Они помолчали, покурили.
— А ты что же один из отпуска едешь? Неужели не женился еще? — снова спросил Сергей.
— Нет. А вы?
— Тоже нет.
— Что же вы? — укоризненно покачал головой Аверочкин. — Мы были уверены, что Юлия Александровна никуда не уйдет от нашего командира.
— Похоже, что ушла, — посетовал Сергей.
Они просидели за столиком до самого закрытия ресторана и обо всем так и не переговорили. Воспоминаний было много, и нахлынули они как-то все разом. Под утро Аверочкин пересел на другой поезд.
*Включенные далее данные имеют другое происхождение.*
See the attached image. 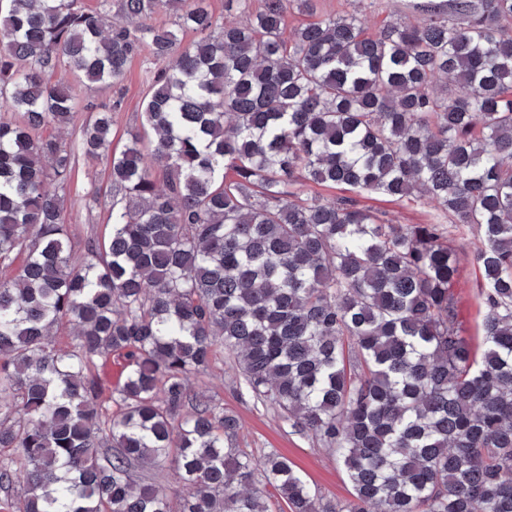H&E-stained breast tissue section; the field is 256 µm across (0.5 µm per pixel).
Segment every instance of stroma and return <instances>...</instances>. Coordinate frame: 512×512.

Сергей без приключений добрался до родителей. Испортившаяся погода преследовала его по пятам. Дожди зарядили с утра до вечера. Земля моментально размокла. Из дома без резиновых сапог нельзя было ступить и шагу. Сергей просидел у окна почти трое суток. Отъедался блинами, ухой, солеными грибами и ягодами, которых в том году в лесу было видимо-невидимо. Утром и вечером мать ставила перед ним на стол крынку еще теплого парного молока. Он выпивал ее почти залпом и пьянел от удивительного неповторимого и ни на что не похожего аромата этого самой природой и стараниями Любушки приготовленного продукта. Он ничего не делал. И хотя в Москве дел у него было немало, он не торопился туда. Только потом, уже в электричке, подъезжая к столице, он понял, что не спешил в Москву лишь потому, что не хотел прощаться со всем, чем занимался эти годы. Пока, до получения предписания, он все еще был сотрудником КБ.